If you just want to count how many subjects you have, then try...
SQL:
SELECT DISTINCT Count(Subjects.Description) AS CountOfDescription
FROM Subjects;
 
Last edited:
This does not give you a count of unique descriptions. It gives you a count of rows where the description is not null. SQL Server has an expression that lets you count unique occurrences but not Access.
Pat I'm not sure what the point of making a table of subjects with null values would do for anyone. But whatever you say...
 
No but when I read it, it seemed like you were saying that Access couldn't count a list of unique values (subjects) because there might be Nulls in there. I do see where I kind of got that twisted around now (whoops!). It's just a totals aggregate query based on the Description field, which according to our wonderful post #1 looks like that's where the subject names are located to me. Your guess is as good as mine, that's just the way I read it. It's definitely not the best choice of words. Probably SubjectName would have been better.
 
I don't see where I said anything about making a table of subjects with null values. I also mentioned that the request didn't make any sense because you can't do arithmetic on text values which is what the fields the OP asked to sum contained.

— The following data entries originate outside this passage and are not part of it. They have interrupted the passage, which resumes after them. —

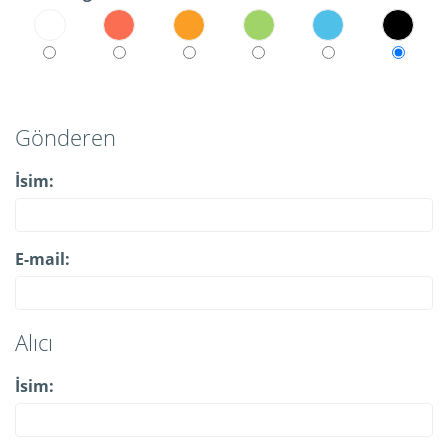
Gönderen
İsim:
E-mail:
Alıcı
İsim:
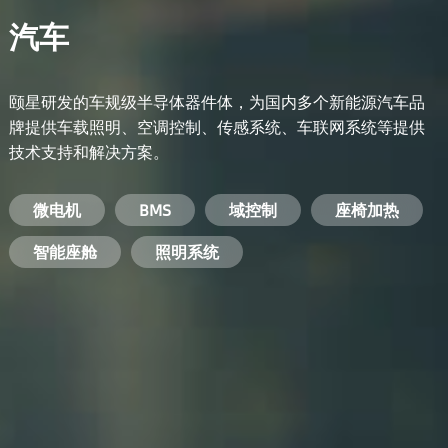
汽车
颐星研发的车规级半导体器件体，为国内多个新能源汽车品
牌提供车载照明、空调控制、传感系统、车联网系统等提供
技术支持和解决方案。
备用电源系统
能量转换系统
微电机
工业电焊机
开关电源
电脑
智能农业
手机
BMS
手机充电器
智能医疗
变频器
基站
域控制
电机驱动
智能交通
服务器电源
机顶盒
座椅加热
电池管理系统
储能逆变器
智能座舱
安防摄像头
PC电源
智能家居
照明系统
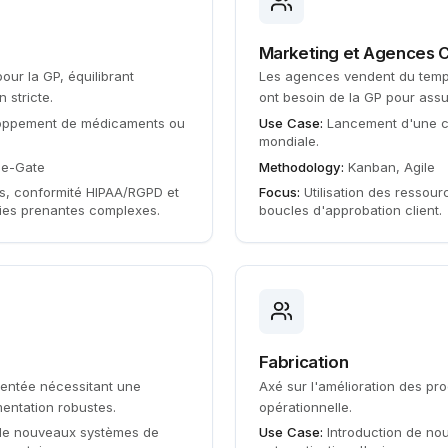
Marketing et Agences C
ur la GP, équilibrant
Les agences vendent du temps 
 stricte.
ont besoin de la GP pour assure
loppement de médicaments ou
Use Case:
Lancement d'une c
mondiale.
ge-Gate
Methodology:
Kanban, Agile
ts, conformité HIPAA/RGPD et
Focus:
Utilisation des ressour
ties prenantes complexes.
boucles d'approbation client.
Fabrication
mentée nécessitant une
Axé sur l'amélioration des pro
ntation robustes.
opérationnelle.
de nouveaux systèmes de
Use Case:
Introduction de no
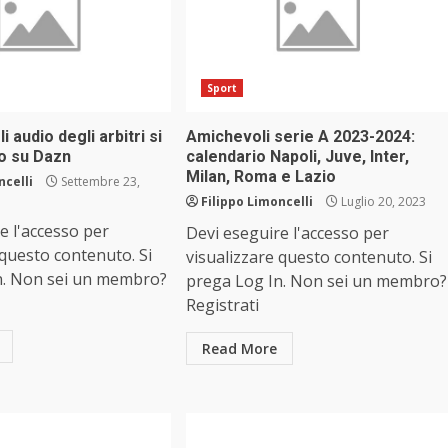
Sport
li audio degli arbitri si
Amichevoli serie A 2023-2024:
o su Dazn
calendario Napoli, Juve, Inter,
Milan, Roma e Lazio
ncelli
Settembre 23,
Filippo Limoncelli
Luglio 20, 2023
e l'accesso per
Devi eseguire l'accesso per
 questo contenuto. Si
visualizzare questo contenuto. Si
n. Non sei un membro?
prega Log In. Non sei un membro?
Registrati
Read More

I wanted a hint and I got it from @GPGeorge actually I had 3 related tables tblStudents, tblSubjects and tbltermsubjects. In tbltermsubjects that is where there was numeric values mark to be specific. When I used @GPGeorge idea and applied it in tbltermsubjects it worked perfectly. I thank this forum.

NB:- REFER TO #5. It worked perfectly. Thanks.
 
Well Ann it's great that George was able to read between the lines and help you. The rest of us mere mortals need a little more information first to be helpful. Thank you for finally giving us more of what you were after and clearing things up.
 
Well Ann it's great that George was able to read between the lines and help you. The rest of us mere mortals need a little more information first to be helpful. Thank you for finally giving us more of what you were after and clearing things up.
You are not mere mortals. You also helped in one way or another. I appreciate it so much. Be blessed.
 
If anything, I was able to read between the lines of this and a hundred other similar questions on forums over the years.....
 
If anything, I was able to read between the lines of this and a hundred other similar questions on forums over the years.....
Thanks so much. You assisted me a great deal. Be blessed. I learned something new from you. Thanks once again.